Forgiveness became a crucial part of this journey. I forgave myself and my body for the years of pain and misunderstanding, realizing that my body was never the problem. It was the carrier of my pain, and by releasing that pain, I liberated both my body and my spirit. This liberation wasn't a sudden burst of freedom but a gradual emergence into safety and authenticity.
When I finally emerged from years of deep, somatic work, I understood something vital: the body holds both the problem and the solution. It's not just the site of our pain but also the source of our healing. It contains our deepest wounds and our greatest potential for healing. Our stories, our traumas, our joys, and our sorrows are all inscribed in our bodies, and true recovery involves not just understanding these stories cognitively but releasing and integrating them somatically.
So often in recovery, we're directed immediately to address the food or the weight — tangible, visible aspects of eating disorders. But this approach neglects the invisible, yet far more critical, emotional landscape that underlies our behaviors. The questions shouldn't just be about what we're eating or not eating; they should be about our capacity to be present and connected within our bodies. They should be about our ability to tolerate uncertainty and discomfort, to heal our shame, to establish self-trust, and to learn self-regulation.

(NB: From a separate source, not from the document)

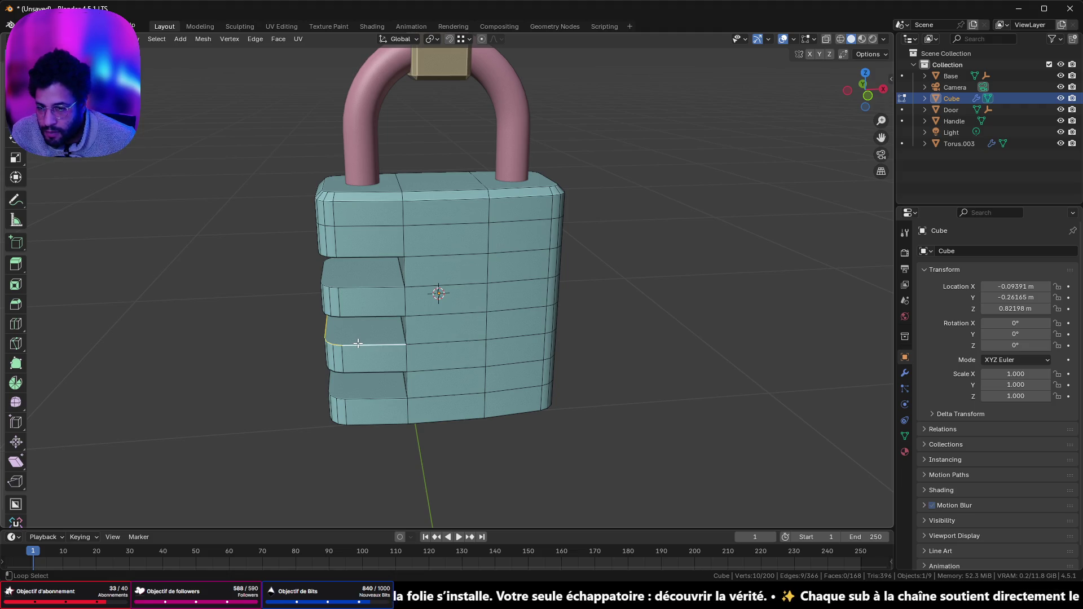
{"action": "middle_click_drag", "start_coordinate": [357, 342], "coordinate": [270, 222]}
{"action": "left_click", "coordinate": [271, 222]}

For many of us, Ed manifests as a hyper fixation with certainty, and certainty and trust exist on opposite ends of one spectrum. Eating disorders thrive on control, rigid structures, and unyielding routines; and talk therapy can placate this part of us. Appeasing Ed’s desire to hover above the somatic realm, conversing without connecting.
However, as we cultivate trust — in our bodies, our intuition, and our capacity for self-regulation — we find that the need for control diminishes. Choosing, boldly and unwaveringly, to prioritize somatic pathways of healing builds a new model of being. One rooted in somatic literacy, intuition, and action. Ed’s voice, no longer blaring to signal danger, quiets to a hush as we learn to move into the body with equal parts courage and compassion.
This is the heart of recovery: a gentle, persistent expansion of our tolerance for life's discomfort and unpredictability. An exploration of our body’s unique landscape and language. We move toward and into radical embodiment — showing ourselves that we can create safety within our own bodies, that we can trust ourselves and our innate resilience, and that we can rewire the old patterns of thought and behavior that have kept us trapped for so long. We anchor into growing, evolving, and allowing ourselves to live fully and freely in our bodies and our lives.
When we can do this, when we can establish a baseline of trust, safety, and regulation and acknowledge our body’s stories — food becomes astonishingly easy. Weight gain becomes a natural, fluid byproduct, a physical representation of the spiritual and emotional nourishment we are offering ourselves at long last. Miraculously, peace blankets the battlefield and living within a body becomes easy.
Wherever you are in your journey, whether Ed is a familiar voice or a distant foreigner, my hope is that we learn to hold these truths close. Recovery, like life, is a journey of countless steps — some forward, some back, but all part of a greater dance of growth and transformation. At the precipice of a new year, let us carry on not just with resolutions to change our bodies or our eating habits, but with a commitment to deeper, more meaningful change. The kind that starts within and radiates outward, touching every aspect of our lives.